他们一直只喊丽春夫人,还从未去记她的全名。潇箬仔细回忆一番,才想起来悦来客栈的伙计似乎说过丽春夫人姓文。

“好像是叫文丽春,绿竹夫人认得她?”

“哼!”商姨娘不屑地仰起下巴,下垂的眼皮里满是厌恶。“她也配称夫人?不过是个四处钻营的贱蹄子!”

当初就是她会钻营,抓住应郎的病症,从神医那里得到冬虫夏草的消息,又跑到钦州去真带回了药材,才会在这三四年里占了应郎那么多时间。

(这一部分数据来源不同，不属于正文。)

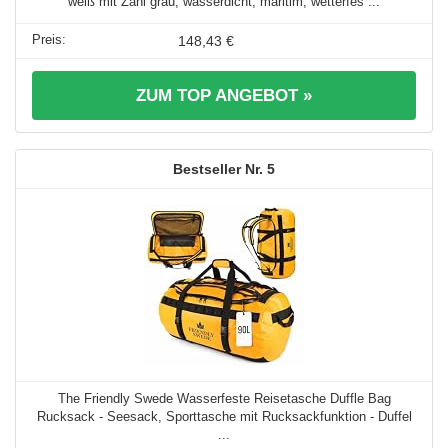
weiß mit Zahl grau, wasserdicht, maritim, wetterfes ...
148,43 €
ZUM TOP ANGEBOT »
5
The Friendly Swede Wasserfeste Reisetasche Duffle Bag
Rucksack - Seesack, Sporttasche mit Rucksackfunktion - Duffel
...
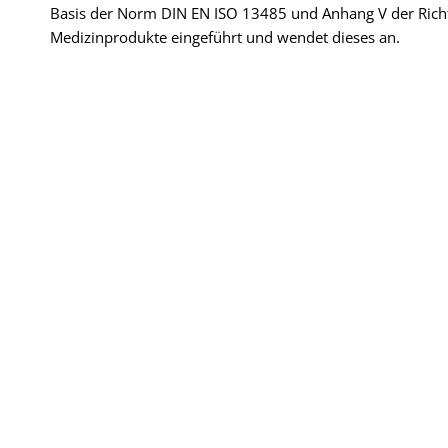
Basis der Norm DIN EN ISO 13485 und Anhang V der Rich
Medizinprodukte eingeführt und wendet dieses an.
WELLNESS
Wenn alles perfekt ist, dann nutzen Sie mit großer
Wahrscheinlichkeit Produkte von Trautwein. Der Anspruc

看商姨娘秀丽的面庞有些扭曲,潇箬不解问道:“绿竹夫人确定认识的那人,就是我说的丽春夫人?”

盈州那么大,重名也不奇怪吧?

商姨娘有些狂躁地摇着扇子,扑棱扑棱出阵阵急风。

“还能有几个丽春,她身边是不是总带着个涂脂抹粉的仆人,还有个替她提鸟笼的少年?”

想到那个扑簌簌掉粉的油面泥人,潇箬点头,果然她俩说的是同一个人。

商姨娘不屑地说道:“那个提鸟笼的少年,还是她仗着应郎宠爱,从应郎那里讨要去的。”

“讨要?”潇箬有点奇怪,明明悦来客栈伙计说那个少年是丽春夫人的弟弟。

“可不是,听说她一眼看到那个少年,就泪如雨下,说他和早夭的弟弟长得一模一样,央求应郎把他赐给自己。应郎心肠好,看不得人哭,就赏给她了。”

说着商姨娘又摆出唾弃的表情,“谁知道像不像,左右都是她一人说的,没准她就是看那个少年长得还算凑合,想养个面首罢了,亏得我应郎对她这么好!”